[WORK INSTRUCTIONS] Taking the line containing "Required after each" as the first and the last line of the entries as the end, reproduce every line between them exactly, including both.

[MATERIALS PROVIDED]
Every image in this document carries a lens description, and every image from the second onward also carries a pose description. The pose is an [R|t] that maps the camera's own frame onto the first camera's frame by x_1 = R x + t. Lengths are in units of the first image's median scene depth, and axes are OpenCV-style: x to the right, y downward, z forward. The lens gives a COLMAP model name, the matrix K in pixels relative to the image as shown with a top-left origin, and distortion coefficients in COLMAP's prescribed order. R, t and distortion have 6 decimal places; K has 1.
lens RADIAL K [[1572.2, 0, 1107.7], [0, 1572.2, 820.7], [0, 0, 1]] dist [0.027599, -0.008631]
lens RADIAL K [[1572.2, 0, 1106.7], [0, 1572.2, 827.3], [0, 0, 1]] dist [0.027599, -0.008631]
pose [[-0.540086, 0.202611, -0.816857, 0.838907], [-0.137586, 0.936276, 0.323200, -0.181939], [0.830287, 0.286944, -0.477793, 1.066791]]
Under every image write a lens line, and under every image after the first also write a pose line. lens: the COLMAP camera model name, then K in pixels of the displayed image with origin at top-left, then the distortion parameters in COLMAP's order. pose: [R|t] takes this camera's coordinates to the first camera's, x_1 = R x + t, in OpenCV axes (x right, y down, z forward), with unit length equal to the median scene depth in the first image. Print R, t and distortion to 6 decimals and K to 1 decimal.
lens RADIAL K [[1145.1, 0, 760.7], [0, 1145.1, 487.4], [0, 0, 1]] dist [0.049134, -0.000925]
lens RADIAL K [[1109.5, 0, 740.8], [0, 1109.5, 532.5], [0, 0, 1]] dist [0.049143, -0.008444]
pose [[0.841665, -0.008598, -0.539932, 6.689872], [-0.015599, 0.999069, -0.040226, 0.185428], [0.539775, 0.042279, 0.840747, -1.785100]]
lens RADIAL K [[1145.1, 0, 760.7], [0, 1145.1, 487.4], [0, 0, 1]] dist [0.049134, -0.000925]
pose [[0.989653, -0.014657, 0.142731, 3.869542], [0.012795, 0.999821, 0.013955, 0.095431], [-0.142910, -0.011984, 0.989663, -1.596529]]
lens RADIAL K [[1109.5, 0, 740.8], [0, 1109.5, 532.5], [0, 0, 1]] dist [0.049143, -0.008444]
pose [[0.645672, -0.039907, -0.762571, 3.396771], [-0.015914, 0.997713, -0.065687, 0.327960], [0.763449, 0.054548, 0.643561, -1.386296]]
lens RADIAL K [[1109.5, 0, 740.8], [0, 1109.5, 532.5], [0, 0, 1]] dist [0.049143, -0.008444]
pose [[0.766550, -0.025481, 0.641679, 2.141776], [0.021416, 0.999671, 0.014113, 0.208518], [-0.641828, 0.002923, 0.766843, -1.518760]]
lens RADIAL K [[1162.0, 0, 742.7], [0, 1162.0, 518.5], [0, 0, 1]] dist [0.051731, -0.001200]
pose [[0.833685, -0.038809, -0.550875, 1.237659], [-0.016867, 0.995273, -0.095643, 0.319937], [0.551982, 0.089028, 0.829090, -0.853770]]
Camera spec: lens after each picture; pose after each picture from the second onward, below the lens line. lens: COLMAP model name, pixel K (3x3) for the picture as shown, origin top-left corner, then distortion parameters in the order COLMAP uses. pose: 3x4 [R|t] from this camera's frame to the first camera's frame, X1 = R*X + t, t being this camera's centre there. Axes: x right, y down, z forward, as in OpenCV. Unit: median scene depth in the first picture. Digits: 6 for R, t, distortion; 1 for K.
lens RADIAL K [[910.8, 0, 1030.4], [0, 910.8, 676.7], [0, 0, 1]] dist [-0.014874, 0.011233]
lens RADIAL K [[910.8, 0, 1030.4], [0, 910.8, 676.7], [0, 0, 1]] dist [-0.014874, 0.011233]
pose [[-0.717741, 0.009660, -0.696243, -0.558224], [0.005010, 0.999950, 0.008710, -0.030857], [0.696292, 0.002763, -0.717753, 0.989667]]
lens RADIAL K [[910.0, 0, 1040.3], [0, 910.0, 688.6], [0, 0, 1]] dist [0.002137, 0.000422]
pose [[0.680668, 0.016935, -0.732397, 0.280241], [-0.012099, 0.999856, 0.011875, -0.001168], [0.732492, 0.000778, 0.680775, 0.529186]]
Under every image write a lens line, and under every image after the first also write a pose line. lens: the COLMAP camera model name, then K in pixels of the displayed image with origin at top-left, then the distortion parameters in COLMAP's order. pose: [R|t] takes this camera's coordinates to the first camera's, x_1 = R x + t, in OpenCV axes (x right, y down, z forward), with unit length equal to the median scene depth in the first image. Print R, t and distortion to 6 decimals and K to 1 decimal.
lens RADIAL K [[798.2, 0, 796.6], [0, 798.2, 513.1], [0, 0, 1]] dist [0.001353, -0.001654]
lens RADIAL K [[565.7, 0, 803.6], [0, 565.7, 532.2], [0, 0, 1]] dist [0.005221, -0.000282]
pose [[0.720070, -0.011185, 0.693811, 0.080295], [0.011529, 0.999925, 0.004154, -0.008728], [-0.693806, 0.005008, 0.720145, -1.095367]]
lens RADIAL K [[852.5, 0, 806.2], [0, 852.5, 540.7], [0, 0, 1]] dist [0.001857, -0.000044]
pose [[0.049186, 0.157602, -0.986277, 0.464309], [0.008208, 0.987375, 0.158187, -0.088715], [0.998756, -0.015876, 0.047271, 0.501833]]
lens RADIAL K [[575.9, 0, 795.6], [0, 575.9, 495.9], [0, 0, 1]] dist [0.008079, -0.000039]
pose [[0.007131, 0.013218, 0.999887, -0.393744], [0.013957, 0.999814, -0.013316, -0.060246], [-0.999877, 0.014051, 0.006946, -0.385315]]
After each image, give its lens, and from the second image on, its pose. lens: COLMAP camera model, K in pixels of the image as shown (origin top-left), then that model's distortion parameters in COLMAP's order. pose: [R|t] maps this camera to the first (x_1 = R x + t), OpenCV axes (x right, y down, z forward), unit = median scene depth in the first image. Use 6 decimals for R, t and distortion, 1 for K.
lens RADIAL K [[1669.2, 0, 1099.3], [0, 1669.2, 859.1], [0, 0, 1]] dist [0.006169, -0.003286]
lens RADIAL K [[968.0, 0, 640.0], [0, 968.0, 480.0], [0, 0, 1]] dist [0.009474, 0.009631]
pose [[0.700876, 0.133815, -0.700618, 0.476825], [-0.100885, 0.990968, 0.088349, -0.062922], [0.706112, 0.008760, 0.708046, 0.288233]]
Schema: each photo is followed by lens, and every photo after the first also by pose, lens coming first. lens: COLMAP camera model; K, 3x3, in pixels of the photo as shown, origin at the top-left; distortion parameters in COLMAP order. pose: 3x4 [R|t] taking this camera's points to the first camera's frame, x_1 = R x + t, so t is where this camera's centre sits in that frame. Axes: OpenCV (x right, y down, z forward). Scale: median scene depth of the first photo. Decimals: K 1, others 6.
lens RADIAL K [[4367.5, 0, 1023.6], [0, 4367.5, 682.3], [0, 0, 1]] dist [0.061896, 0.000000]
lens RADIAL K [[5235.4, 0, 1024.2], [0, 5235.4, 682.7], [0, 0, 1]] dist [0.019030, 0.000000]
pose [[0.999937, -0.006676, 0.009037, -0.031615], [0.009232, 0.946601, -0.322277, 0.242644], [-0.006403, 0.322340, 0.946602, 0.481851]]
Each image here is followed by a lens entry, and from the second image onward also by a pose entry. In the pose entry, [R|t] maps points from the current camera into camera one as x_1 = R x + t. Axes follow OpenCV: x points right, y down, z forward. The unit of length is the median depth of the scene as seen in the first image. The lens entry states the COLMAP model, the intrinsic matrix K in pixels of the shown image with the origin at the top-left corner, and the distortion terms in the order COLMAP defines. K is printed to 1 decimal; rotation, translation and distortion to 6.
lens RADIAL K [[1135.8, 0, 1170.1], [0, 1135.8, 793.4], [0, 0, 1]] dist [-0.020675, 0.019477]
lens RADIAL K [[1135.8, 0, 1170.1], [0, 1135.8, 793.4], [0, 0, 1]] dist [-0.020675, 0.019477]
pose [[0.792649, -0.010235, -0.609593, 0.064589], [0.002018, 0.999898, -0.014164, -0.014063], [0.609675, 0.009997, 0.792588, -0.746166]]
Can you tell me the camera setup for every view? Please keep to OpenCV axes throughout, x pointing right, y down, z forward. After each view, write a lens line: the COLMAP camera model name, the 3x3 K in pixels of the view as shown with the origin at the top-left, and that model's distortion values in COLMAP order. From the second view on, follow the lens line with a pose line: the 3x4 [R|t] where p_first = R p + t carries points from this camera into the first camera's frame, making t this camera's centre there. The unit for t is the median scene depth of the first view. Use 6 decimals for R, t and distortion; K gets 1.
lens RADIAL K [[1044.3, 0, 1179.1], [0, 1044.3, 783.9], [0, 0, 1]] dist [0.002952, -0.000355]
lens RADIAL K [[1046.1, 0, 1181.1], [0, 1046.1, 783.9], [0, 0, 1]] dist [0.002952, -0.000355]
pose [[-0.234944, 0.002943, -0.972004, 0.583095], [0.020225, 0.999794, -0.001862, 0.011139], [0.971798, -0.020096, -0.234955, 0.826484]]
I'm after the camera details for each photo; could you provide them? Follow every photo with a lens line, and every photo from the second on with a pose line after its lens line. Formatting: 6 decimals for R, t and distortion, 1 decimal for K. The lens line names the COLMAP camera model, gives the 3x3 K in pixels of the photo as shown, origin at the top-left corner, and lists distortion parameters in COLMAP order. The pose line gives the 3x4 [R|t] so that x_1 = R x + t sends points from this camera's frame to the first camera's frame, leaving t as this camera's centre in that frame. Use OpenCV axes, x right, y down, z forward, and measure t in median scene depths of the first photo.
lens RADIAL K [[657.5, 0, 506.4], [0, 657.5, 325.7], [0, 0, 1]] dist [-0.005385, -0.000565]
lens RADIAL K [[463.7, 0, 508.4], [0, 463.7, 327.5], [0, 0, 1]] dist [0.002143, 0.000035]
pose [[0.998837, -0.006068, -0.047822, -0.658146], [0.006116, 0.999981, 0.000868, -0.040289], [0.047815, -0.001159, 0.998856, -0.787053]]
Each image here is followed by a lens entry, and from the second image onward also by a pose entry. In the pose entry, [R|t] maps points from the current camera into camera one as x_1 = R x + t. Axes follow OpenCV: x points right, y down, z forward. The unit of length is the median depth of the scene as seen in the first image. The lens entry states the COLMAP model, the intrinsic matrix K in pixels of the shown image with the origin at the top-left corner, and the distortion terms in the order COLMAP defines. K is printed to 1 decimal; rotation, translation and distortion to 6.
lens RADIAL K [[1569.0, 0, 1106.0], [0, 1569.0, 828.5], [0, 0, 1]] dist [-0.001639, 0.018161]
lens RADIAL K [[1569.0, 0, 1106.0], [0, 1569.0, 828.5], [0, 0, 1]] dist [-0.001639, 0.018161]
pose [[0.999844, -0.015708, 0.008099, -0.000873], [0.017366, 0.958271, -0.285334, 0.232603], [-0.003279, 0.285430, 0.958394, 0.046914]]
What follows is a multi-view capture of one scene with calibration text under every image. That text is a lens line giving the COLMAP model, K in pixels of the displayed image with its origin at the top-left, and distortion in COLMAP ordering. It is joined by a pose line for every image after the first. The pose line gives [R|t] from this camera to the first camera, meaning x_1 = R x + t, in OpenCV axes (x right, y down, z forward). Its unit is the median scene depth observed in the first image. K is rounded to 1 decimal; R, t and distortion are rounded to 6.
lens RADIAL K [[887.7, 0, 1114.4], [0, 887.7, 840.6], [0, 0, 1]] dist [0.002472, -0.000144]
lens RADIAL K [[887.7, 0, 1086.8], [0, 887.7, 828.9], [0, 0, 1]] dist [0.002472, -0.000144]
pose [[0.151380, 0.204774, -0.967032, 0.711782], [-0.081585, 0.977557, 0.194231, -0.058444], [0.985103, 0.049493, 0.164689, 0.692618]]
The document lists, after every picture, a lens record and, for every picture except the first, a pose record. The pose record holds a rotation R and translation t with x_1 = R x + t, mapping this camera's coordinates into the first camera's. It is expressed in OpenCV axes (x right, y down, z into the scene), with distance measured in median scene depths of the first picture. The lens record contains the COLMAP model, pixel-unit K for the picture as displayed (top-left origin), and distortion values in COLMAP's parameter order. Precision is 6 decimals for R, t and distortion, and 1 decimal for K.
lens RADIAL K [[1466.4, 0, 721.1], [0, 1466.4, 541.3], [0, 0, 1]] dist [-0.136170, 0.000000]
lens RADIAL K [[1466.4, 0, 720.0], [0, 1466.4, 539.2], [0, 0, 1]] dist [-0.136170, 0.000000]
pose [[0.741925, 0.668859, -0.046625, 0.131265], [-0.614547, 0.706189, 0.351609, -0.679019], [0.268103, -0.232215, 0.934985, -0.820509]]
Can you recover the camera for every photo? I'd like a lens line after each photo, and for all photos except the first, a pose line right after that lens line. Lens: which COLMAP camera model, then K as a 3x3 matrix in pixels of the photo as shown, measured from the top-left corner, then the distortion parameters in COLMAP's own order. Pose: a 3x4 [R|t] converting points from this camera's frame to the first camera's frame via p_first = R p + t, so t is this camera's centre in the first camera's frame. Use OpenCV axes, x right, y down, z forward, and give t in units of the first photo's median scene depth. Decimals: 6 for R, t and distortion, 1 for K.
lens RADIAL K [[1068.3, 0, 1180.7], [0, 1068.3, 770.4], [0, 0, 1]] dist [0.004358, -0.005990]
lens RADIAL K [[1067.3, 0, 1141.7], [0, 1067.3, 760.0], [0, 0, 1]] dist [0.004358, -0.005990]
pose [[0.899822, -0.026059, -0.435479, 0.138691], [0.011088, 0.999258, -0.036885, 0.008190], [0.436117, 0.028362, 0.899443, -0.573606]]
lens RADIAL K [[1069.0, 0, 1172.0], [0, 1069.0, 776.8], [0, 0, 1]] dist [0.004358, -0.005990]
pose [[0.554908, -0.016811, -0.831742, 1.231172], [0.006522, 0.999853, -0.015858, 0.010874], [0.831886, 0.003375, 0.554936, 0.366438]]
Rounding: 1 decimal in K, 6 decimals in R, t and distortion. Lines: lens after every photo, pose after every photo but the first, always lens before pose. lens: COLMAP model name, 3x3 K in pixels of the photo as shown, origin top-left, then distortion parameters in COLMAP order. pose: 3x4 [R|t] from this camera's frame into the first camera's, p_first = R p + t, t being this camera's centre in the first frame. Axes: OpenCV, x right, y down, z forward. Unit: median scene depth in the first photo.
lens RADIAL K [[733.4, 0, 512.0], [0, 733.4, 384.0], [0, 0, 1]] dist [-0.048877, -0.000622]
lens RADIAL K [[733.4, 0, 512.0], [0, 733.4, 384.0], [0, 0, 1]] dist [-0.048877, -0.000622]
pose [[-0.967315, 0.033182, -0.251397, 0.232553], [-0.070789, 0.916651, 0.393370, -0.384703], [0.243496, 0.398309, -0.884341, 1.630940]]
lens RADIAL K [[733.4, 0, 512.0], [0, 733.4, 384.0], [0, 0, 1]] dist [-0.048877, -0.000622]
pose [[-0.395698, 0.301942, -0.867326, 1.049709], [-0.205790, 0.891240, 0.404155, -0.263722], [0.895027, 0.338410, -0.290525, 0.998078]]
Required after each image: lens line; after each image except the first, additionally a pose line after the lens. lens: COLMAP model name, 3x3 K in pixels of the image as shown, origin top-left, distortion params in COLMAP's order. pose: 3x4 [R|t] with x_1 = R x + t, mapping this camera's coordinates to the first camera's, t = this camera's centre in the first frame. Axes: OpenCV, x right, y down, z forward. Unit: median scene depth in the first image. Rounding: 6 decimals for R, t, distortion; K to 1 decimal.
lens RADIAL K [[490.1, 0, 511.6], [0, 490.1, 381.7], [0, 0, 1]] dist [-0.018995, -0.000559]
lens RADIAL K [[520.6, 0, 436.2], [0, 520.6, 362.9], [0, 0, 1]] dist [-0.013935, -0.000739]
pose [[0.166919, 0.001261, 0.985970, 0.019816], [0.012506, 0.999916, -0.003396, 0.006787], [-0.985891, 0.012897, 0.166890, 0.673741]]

[WRITTEN RESPONSE]
Required after each image: lens line; after each image except the first, additionally a pose line after the lens. lens: COLMAP model name, 3x3 K in pixels of the image as shown, origin top-left, distortion params in COLMAP's order. pose: 3x4 [R|t] with x_1 = R x + t, mapping this camera's coordinates to the first camera's, t = this camera's centre in the first frame. Axes: OpenCV, x right, y down, z forward. Unit: median scene depth in the first image. Rounding: 6 decimals for R, t, distortion; K to 1 decimal.
lens RADIAL K [[490.1, 0, 511.6], [0, 490.1, 381.7], [0, 0, 1]] dist [-0.018995, -0.000559]
lens RADIAL K [[520.6, 0, 436.2], [0, 520.6, 362.9], [0, 0, 1]] dist [-0.013935, -0.000739]
pose [[0.166919, 0.001261, 0.985970, 0.019816], [0.012506, 0.999916, -0.003396, 0.006787], [-0.985891, 0.012897, 0.166890, 0.673741]]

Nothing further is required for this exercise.